Construction must also be completed within a reasonable timeframe, usually twelve to eighteen months from commencement. Extended delays can trigger lender reviews and, in some cases, require you to refinance the construction loan if the project remains incomplete beyond the approved period.
Deposit and Genuine Savings Requirements
Construction finance typically requires a deposit of at least 10% of the combined land and build cost. First home buyers may access schemes that reduce this requirement, but the standard expectation is that you contribute at least 10% from your own resources, with at least 5% coming from genuine savings held for three months or more.
If your deposit is below 20%, you will likely pay lenders mortgage insurance, calculated on the full loan amount including construction costs. This insurance protects the lender if the property is sold for less than the outstanding loan balance, but it increases your upfront costs and is a factor to account for when budgeting for your build.
How Brokers Access Construction Loan Options
Access to construction loan options from banks and lenders across Australia allows brokers to match your specific project with a lender whose criteria align with your circumstances. Not all lenders offer construction finance, and those that do have different policies on drawdown schedules, owner builders, and acceptable contract types.
Working with a broker who understands the construction finance landscape means your application is directed to a lender likely to approve your scenario, rather than submitted broadly and refused on technical grounds. For self-employed clients or those with non-standard income, this targeted approach often determines whether the application succeeds.

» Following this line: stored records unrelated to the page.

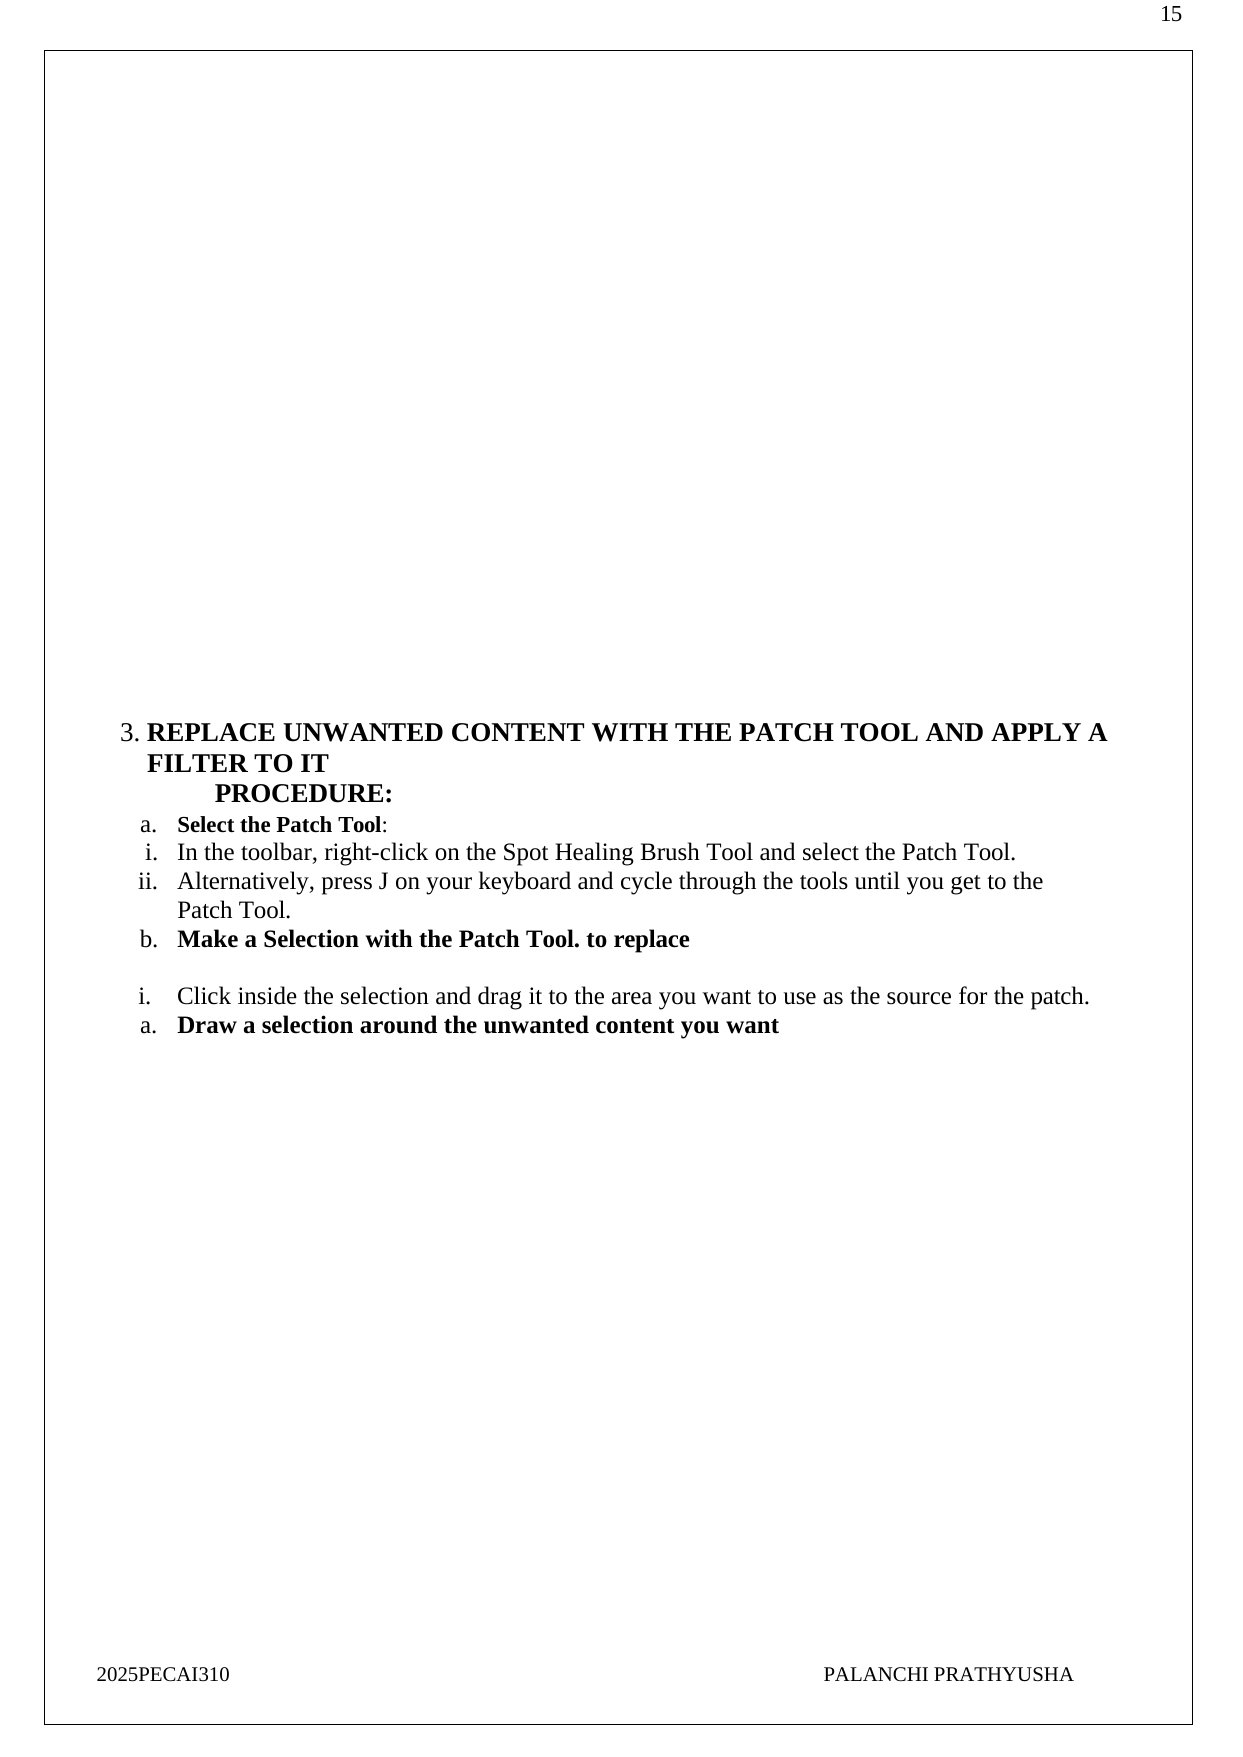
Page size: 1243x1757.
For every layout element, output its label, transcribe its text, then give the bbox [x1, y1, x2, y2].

subtitle Draw a selection around the unwanted content you want [140, 1010, 1184, 1039]
list Select the Patch Tool: [140, 809, 1184, 838]
list Click inside the selection and drag it to the area you want to use as the source for the patch. [138, 981, 1184, 1010]
list Alternatively, press J on your keyboard and cycle through the tools until you get to the Patch Tool. [138, 866, 1100, 924]
list In the toolbar, right-click on the Spot Healing Brush Tool and select the Patch Tool. [145, 838, 1184, 866]
list REPLACE UNWANTED CONTENT WITH THE PATCH TOOL AND APPLY A FILTER TO IT [120, 716, 1109, 778]
text PROCEDURE: [214, 778, 1184, 809]
subtitle Make a Selection with the Patch Tool. to replace [139, 924, 1184, 952]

For Ringwood clients looking to build, understanding what lenders assess during construction loan approval allows you to prepare documentation, select an appropriate builder, and structure your finances to meet lender requirements before submitting the application. Call one of our team or book an appointment at a time that works for you.
Frequently Asked Questions
What documents do I need for construction loan approval?
You need council approval, a fixed price building contract with a registered builder, detailed construction plans, and proof of your deposit and income. Lenders also verify the builder's registration and insurance before approving the loan.
Can I get construction finance as an owner builder?
Most mainstream lenders do not provide owner builder finance due to the higher risk. Those that do typically require a larger deposit of 30% or more, and you must demonstrate relevant building experience and provide detailed costings.
How does the construction draw schedule work?
Funds are released in instalments at key construction milestones such as base, frame, lock-up, and completion stages. Each drawdown requires a progress inspection to confirm the work is complete, and you only pay interest on the amount drawn down.
What happens if I do not start building within the approved timeframe?
If construction does not commence within the lender's specified period, typically six to twelve months from approval, the loan approval may lapse. You would then need to reapply for finance.
Do I need a bigger deposit for construction finance than a standard home loan?
Construction finance typically requires at least 10% deposit of the combined land and build cost, similar to standard home loans. If your deposit is below 20%, you will likely need to pay lenders mortgage insurance.